"""

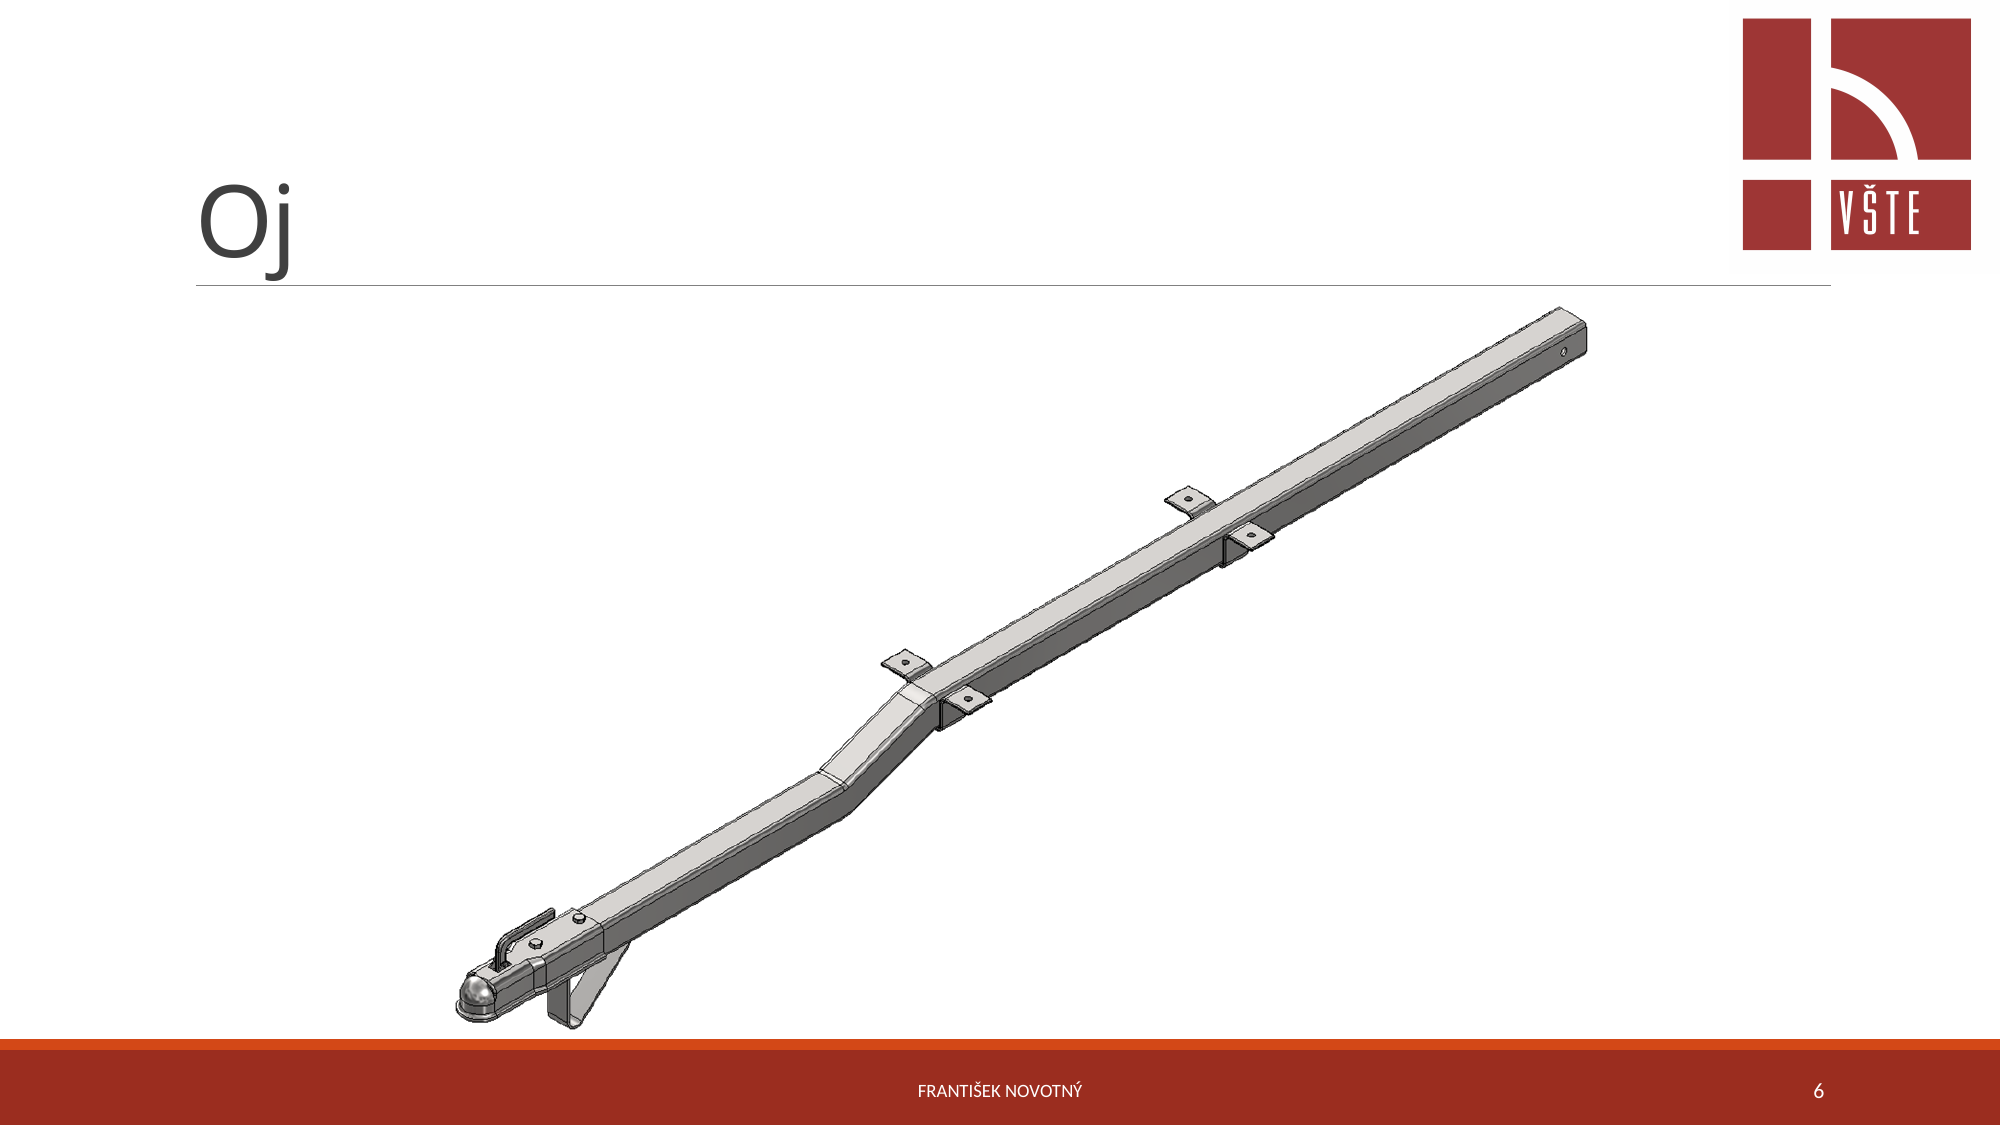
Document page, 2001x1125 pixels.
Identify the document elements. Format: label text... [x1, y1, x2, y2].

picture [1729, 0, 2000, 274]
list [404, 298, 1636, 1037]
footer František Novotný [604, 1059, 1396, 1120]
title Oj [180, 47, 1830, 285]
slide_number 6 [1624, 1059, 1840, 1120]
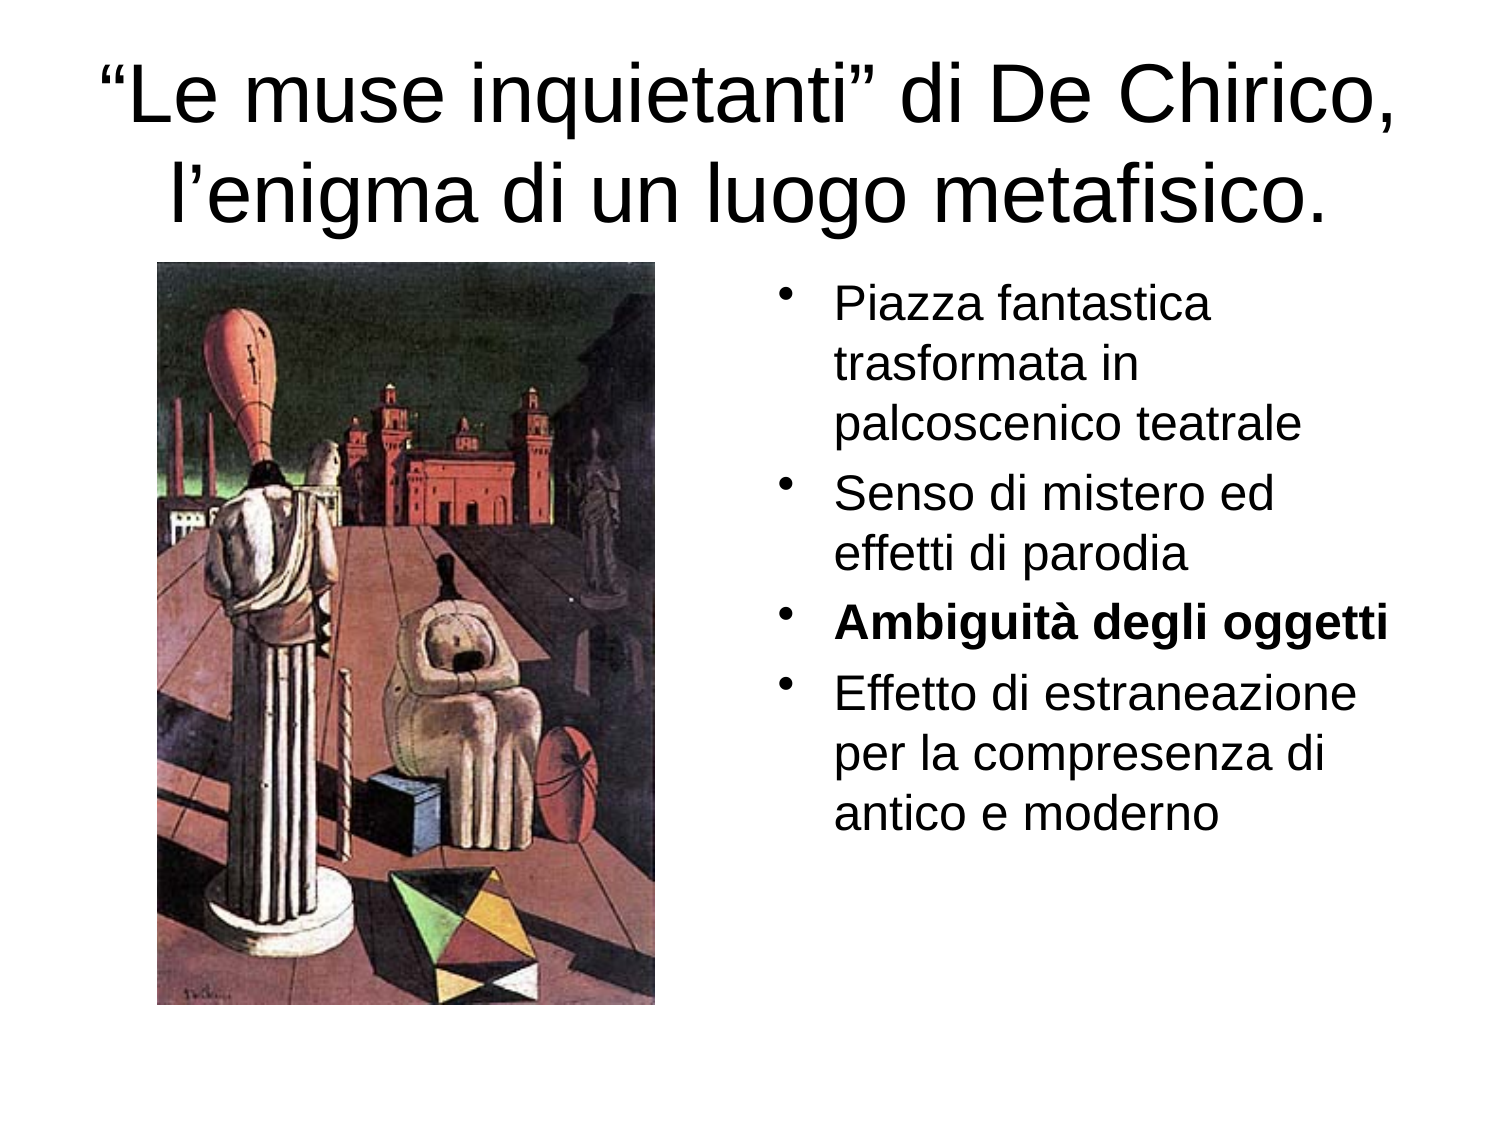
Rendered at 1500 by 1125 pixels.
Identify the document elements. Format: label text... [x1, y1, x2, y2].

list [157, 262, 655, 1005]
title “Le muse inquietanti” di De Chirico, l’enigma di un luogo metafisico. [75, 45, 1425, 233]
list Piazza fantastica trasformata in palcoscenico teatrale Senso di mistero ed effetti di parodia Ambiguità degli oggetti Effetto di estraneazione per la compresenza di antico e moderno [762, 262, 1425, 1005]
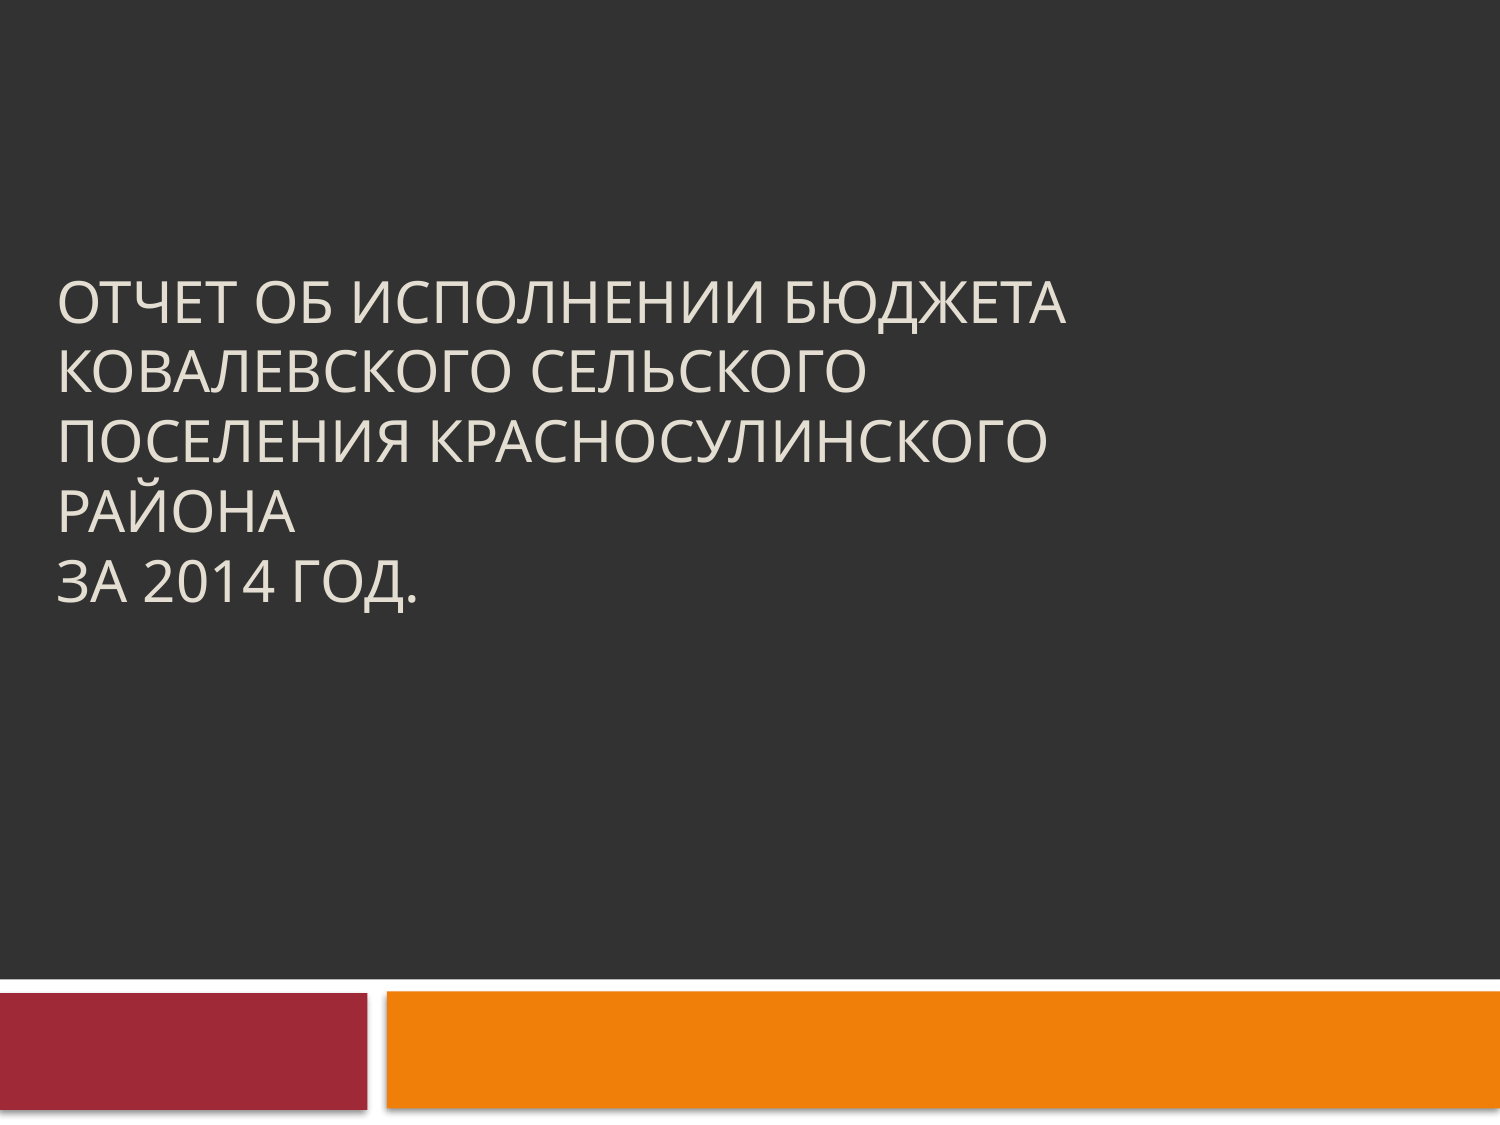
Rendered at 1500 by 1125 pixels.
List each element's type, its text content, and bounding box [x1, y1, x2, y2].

"""

**What is expected:** Return the full set of lines above word for word and with no pictures.

**Result of the exercise:**
Document page, 2001x1125 pixels.
Identify the document elements. Format: label text... [x1, y1, x2, y2].

picture [1729, 0, 2000, 274]
list [404, 298, 1636, 1037]
footer František Novotný [604, 1059, 1396, 1120]
title Oj [180, 47, 1830, 285]
slide_number 6 [1624, 1059, 1840, 1120]
Rendered at 1500 by 1125 pixels.
Identify the document elements. Format: label text... [x1, y1, x2, y2].

list [157, 262, 655, 1005]
title “Le muse inquietanti” di De Chirico, l’enigma di un luogo metafisico. [75, 45, 1425, 233]
list Piazza fantastica trasformata in palcoscenico teatrale Senso di mistero ed effetti di parodia Ambiguità degli oggetti Effetto di estraneazione per la compresenza di antico e moderno [762, 262, 1425, 1005]
Rendered at 1500 by 1125 pixels.
List each element's type, its text content, and bounding box [x1, y1, x2, y2].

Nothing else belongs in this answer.